Kelley enlisted in the Air Force Reserve in 1959, and was selected to attend the U.S. Air Force Academy in 1960, graduating and receiving his commission in June 1964. He served as a base commander and a strategic missile wing commander, was assigned to the Organization of the Joint Chiefs of Staff, was the vice-commander of Air Force Space Command, and was the director of public affairs of the Office of the Secretary of the Air Force.

He holds a Bachelor of Science degree from the USAF Academy, a master's degree in political science from Auburn University, and also attended Squadron Officer School, Air Command and Staff College, and the National War College. His awards include the Air Force Distinguished Service Medal, Defense Superior Service Medal, Legion of Merit, Defense Meritorious Service Medal, Meritorious Service Medal with oak leaf cluster, Joint Service Commendation Medal, and the Combat Readiness Medal.
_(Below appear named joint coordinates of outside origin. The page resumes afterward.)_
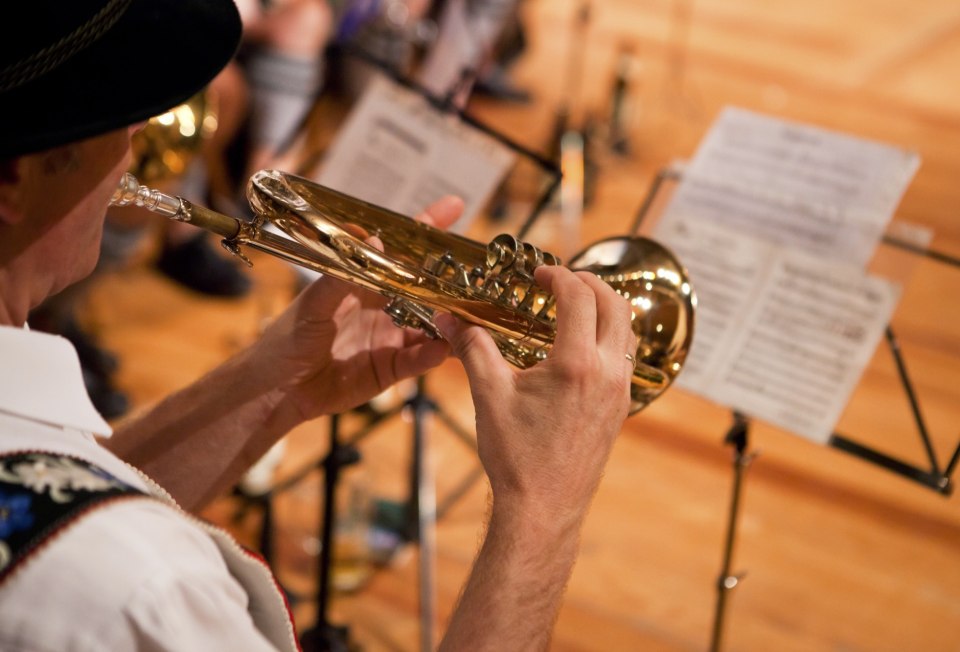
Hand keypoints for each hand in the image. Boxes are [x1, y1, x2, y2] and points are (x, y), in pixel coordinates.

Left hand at [251, 195, 463, 420]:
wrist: (275, 388)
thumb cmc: (287, 338)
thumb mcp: (313, 303)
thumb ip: (342, 276)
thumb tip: (378, 242)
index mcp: (364, 282)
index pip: (400, 250)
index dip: (427, 228)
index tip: (454, 206)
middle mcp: (383, 306)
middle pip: (427, 287)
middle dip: (454, 279)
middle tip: (483, 273)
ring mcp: (390, 337)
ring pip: (432, 325)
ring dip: (452, 320)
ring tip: (476, 314)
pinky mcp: (390, 369)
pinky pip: (418, 360)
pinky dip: (433, 354)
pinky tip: (446, 349)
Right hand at [436, 265, 635, 527]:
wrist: (542, 509)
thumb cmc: (517, 457)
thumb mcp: (489, 395)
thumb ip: (472, 348)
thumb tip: (449, 320)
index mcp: (576, 364)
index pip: (579, 298)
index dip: (560, 276)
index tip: (540, 273)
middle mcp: (606, 373)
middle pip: (616, 305)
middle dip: (591, 283)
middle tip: (564, 279)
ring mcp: (619, 392)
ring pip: (627, 332)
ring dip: (607, 309)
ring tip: (577, 305)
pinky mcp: (620, 409)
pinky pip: (625, 358)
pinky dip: (610, 337)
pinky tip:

He is married to Ho Sook and resides in Larkspur, Colorado.

==Assignments==
- June 1964 - October 1964, student, Missile Launch and Missile Officer Course, Sheppard Air Force Base, Texas
- October 1964 - June 1968, deputy missile combat crew commander, and later, missile combat crew commander, 571st Strategic Missile Squadron, Davis-Monthan Air Force Base, Ariz.
- June 1968 - July 1972, requirements officer, payload branch, deputy chief of staff for plans directorate, Headquarters Strategic Air Command, Offutt Air Force Base, Neb.
- August 1972 - September 1973, student, Air Command and Staff College, Maxwell Air Force Base, Ala.
- September 1973 - June 1977, missile staff officer, tactics branch, and later, chief, missile tactics division, Single Integrated Operational Plan Division, Joint Strategic Target Planning Staff (Joint Chiefs of Staff), Headquarters Strategic Air Command, Offutt Air Force Base, Neb.
- June 1977 - September 1979, member, strategic offensive branch, operations directorate, Organization of the Joint Chiefs of Staff, Washington, D.C.
- September 1979 - August 1980, research associate, U.S. Air Force Research Associate Program, International Institute for Strategic Studies, London
- August 1980 - June 1981, student, National War College, Fort Lesley J. McNair, Washington, D.C.
- June 1981 - June 1982, assistant deputy commander for operations, 351st Strategic Missile Wing, Whiteman Air Force Base, Mo.
- June 1982 - July 1983, commander, 351st Combat Support Group, Whiteman Air Force Base, Mo.
- July 1983 - June 1985, commander, 381st Strategic Missile Wing, McConnell Air Force Base, Kan.
- June 1985 - June 1986, assistant chief of staff, Headquarters Strategic Air Command, Offutt Air Force Base, Neb.
- June 1986 - March 1988, senior military advisor to the director, Arms Control and Disarmament Agency, Department of State, Washington, D.C.
- April 1988 - June 1988, assistant deputy chief of staff for plans, Headquarters Air Force Space Command, Peterson Air Force Base, Colo.
- July 1988 - May 1989, deputy chief of staff for operations, Headquarters Air Force Space Command, Peterson Air Force Base, Colo.
- June 1989 - April 1990, deputy chief of staff for requirements, Headquarters Air Force Space Command, Peterson Air Force Base, Colo.
- April 1990 - May 1992, vice commander, Air Force Space Command, Peterson Air Force Base, Colo.
- May 1992 - October 1992, director of public affairs, Office of the Secretary of the Air Force, Washington, D.C.
- October 1992 - October 1996, commander, Air University, and director of education, Air Education and Training Command, Maxwell Air Force Base, Ala.